Bangkok became the world's most visited city in 2013, even beating London, New York, and Paris! Thailand still reigns as the most popular destination among places to travel in Southeast Asia. A well-oiled tourism infrastructure makes Thailand one of the easiest places to travel.
Once home to the powerful Khmer empire, Cambodia is still recovering from the effects of numerous wars. Regardless, locals are among the friendliest you'll encounter in Southeast Asia.
The ancient ruins of Angkor Wat and the surrounding temples are one of the most famous UNESCO World Heritage Sites in all of Southeast Asia. Millions of visitors travel to Siem Reap to see the ruins, however, the rest of the country is well worth exploring.
Much like Cambodia, landlocked Laos is still recovering from wars in the past; poverty and unexploded ordinance are still pervasive. Although there aren't any beaches or islands, travelers to Laos get to enjoy gorgeous mountain views, plenty of opportunities for outdoor adventure, and remnants of French influence along the Mekong River.
The entire town of Luang Prabang was declared a UNESCO World Heritage City; the pleasant atmosphere along the Mekong River is relaxed and peaceful.
Vietnam is a favorite for many travelers in Southeast Asia, both for the unique atmosphere and unmistakable difference in culture between the north and south.
Travelers to Malaysia get to enjoy Malay, Chinese, and Indian culture (among many others) all in one place. You'll never run out of tempting food options to try in Kuala Lumpur and Penang, a world-famous food destination. Opportunities to experience different festivals for the many ethnic and religious groups are plenty.
Malaysian Borneo, only a cheap flight away, is a romantic, natural paradise with plenty of potential for adventure.
Massive Indonesia has the world's fourth-largest population spread across an archipelago of more than 17,000 islands!
Sumatra is the place to see wild orangutans and lounge on an island in the center of Lake Toba, the world's largest volcanic lake.
Only recently more open to tourism, Burma is considered a yet-to-be-spoiled destination in Southeast Asia. Plenty of authentic experiences are waiting to be enjoyed.
Not yet mutated by mass tourism, Burma is still building up an infrastructure, but now travelers can use ATMs and get internet access.
Travelers to Burma can see thousands of temples, surreal landscapes, and walk through the world's largest book! Burma is arguably the most Buddhist country in Southeast Asia.
Tiny Singapore is a city, country, and island all at the same time. Despite the size, the nation thrives and has one of the strongest economies in the world, even boasting the highest number of millionaires per capita. Singapore is also infamous among budget travelers as being one of the most expensive destinations to visit in Southeast Asia. Fortunately, eating in Singapore is still inexpensive.
Like Malaysia, Singapore is an exciting mix of local Malay, Chinese, and Indian influence.

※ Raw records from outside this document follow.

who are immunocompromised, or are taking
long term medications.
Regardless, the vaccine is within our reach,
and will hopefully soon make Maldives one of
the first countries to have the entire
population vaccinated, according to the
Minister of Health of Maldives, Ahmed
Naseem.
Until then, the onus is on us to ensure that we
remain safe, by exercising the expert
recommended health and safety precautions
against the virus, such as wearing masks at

The country is also home to a large number of expats and foreign workers. Unlimited shopping, street food, impressive museums, and high-rise buildings aren't all. Singapore has plenty of green space adorned with walking and biking trails to supplement the beautiful waterfront.

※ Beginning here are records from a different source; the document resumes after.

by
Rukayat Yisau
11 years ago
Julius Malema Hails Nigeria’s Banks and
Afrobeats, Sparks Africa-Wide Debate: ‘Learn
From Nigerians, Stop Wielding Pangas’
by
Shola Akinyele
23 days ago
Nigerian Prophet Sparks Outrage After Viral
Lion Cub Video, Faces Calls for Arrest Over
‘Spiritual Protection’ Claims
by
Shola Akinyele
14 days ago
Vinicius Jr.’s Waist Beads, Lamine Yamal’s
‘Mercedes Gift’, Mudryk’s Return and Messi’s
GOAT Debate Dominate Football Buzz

The Philippines is spread over more than 7,000 islands and is the largest Christian country in Southeast Asia. It's actually the third-largest Catholic nation in the world. The Catholic inclinations give the Philippinies a completely different vibe than neighboring countries.
Lots of Western influence, including plenty of Spanish and American, is apparent in the Philippines, however, the people have adopted their own unique and enjoyable blends of food, language dialects, and culture.
You'll never run out of choices for islands in the Philippines. World-famous Boracay Island was closed for tourism due to too much popularity, but it's expected to wind back up. Fortunately, there are plenty of beautiful islands to explore!
The tiny country of Brunei separates the Malaysian states of Sarawak and Sabah on the island of Borneo. A bit of an anomaly, Brunei is rich and beautiful yet receives very little tourism.
The generally happy people in Brunei don't pay income tax, receive free health care, and enjoy a relatively higher standard of living thanks to the country's rich oil reserves. The Sultan of Brunei is one of the richest people in the world.
Brunei is the most observant Islamic country in Southeast Asia. While typically just a stopover for people passing between states in Malaysian Borneo, Brunei is friendly and beautiful enough to be a worthwhile destination.